1. Re-designing the user interface of a website you don’t control is inherently challenging. Thankfully, there have been technical improvements to Wikipedia that make this easier, including TemplateStyles. I have also spent time figuring out how to minimize or eliminate dependency on consensus or approval processes. This means avoiding MediaWiki extensions and on-by-default gadgets.

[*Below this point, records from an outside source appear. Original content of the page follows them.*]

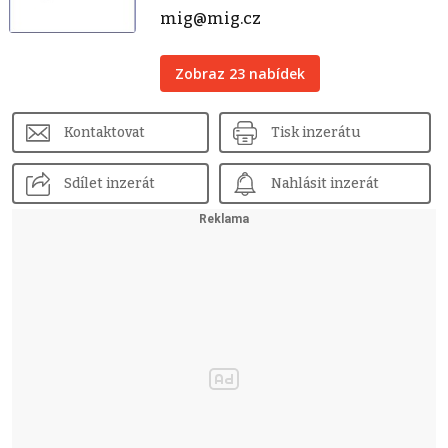
mig@mig.cz
Zobraz 23 nabídek
Kontaktovat
Tisk inzerátu
Sdílet inzerát
Nahlásit inzerát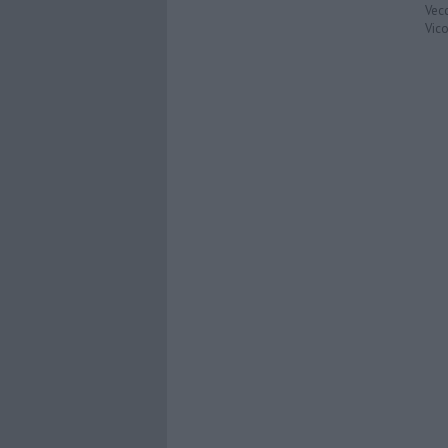
Vec
Vic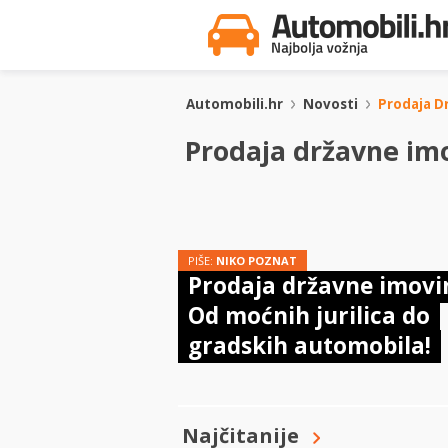
Automobili.hr
Novosti
Prodaja D
Prodaja državne im
PIŠE:
NIKO POZNAT
Prodaja državne imovi
Od moćnih jurilica do
gradskih automobila!
Najčitanije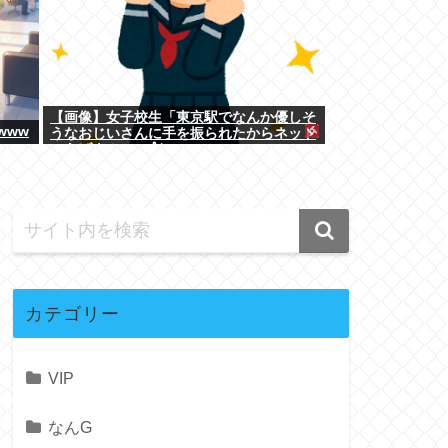
【画像】女子校生「東京駅でなんか優しそ
www
うなおじいさんに手を振られたからネット
にあげよ！w」ﾊﾟｼｬ
カテゴリー
VIP
なんG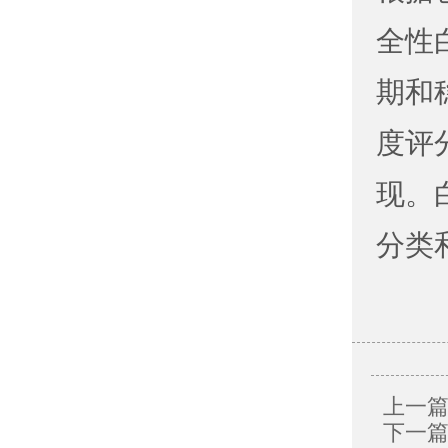
全性
期和
度评
现。
分类
上一篇
下一篇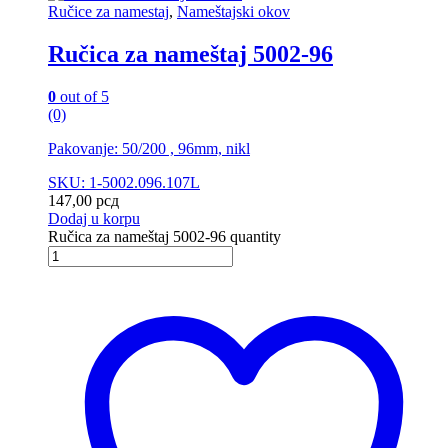
Ručice za namestaj
,
Nameštajski okov
Ručica za nameštaj 5002-96
0
out of 5
(0)
Pakovanje: 50/200 , 96mm, nikl
SKU: 1-5002.096.107L
147,00
рсд
Dodaj u korpu
Ručica za nameštaj 5002-96 quantity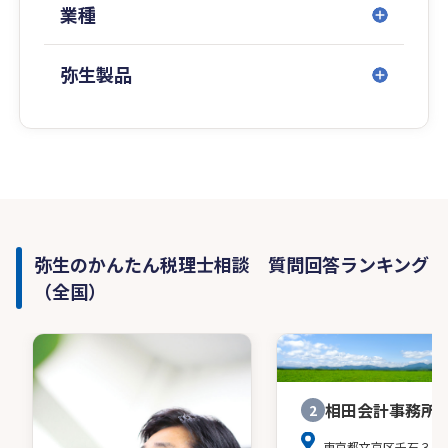
業種
弥生製品
弥生のかんたん税理士相談 質問回答ランキング
（全国）
相田会計事務所
2
東京都文京区千石３－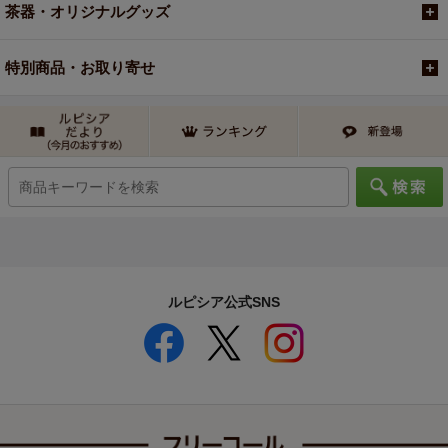
茶器・オリジナルグッズ
特別商品・お取り寄せ
ルピシア公式SNS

2. Finding projects/communities to test the code. The two choices here are basically (1) overhaul an existing project (2) work to create new ones. Creating a new project is easy, but then you have to work to keep the project up. You could overhaul an existing project, but there is the risk of an existing workflow breaking. Going by my previous experience with WikiProject X, I think the best approach here is to focus on a relatively small number of test cases (no more than 5) to ensure that their needs are fully met. I would be very happy to collaborate with other WikiCred projects here.

3. Quick success can lead to a scaling issue. I think WikiProject X, to an extent, was a victim of its success. It played a significant role in the launch of WikiProject Women in Red in 2015, and that project went on to become one of the largest on English Wikipedia. Our beta test became our flagship project. Thus I found myself in the position of needing to support a significant and serious project with no more resources than I had to start with. If this works, and this succeeds, further scaling will require additional forms of support. Some ongoing support is built into this grant proposal. To make a business case, you will find that you can support more partners and more projects with the same level of resourcing if you have tools that let you do this work more efficiently.


How will you spend your funds?

I plan to commit around 120 hours to building the prototype systems and adopting them for 2-5 test projects on Wikidata and English Wikipedia.


How long will your project take?

I will spend around 2 weeks (or 4 weeks if working part time) on software development and a few hours per week on an ongoing basis to support the deployments.


Have you worked on projects for previous grants before?

I have received grants from the Wikimedia Foundation before, including grants for WikiProject X and Librarybase. I have also administered multiple grants on behalf of Wikimedia District of Columbia.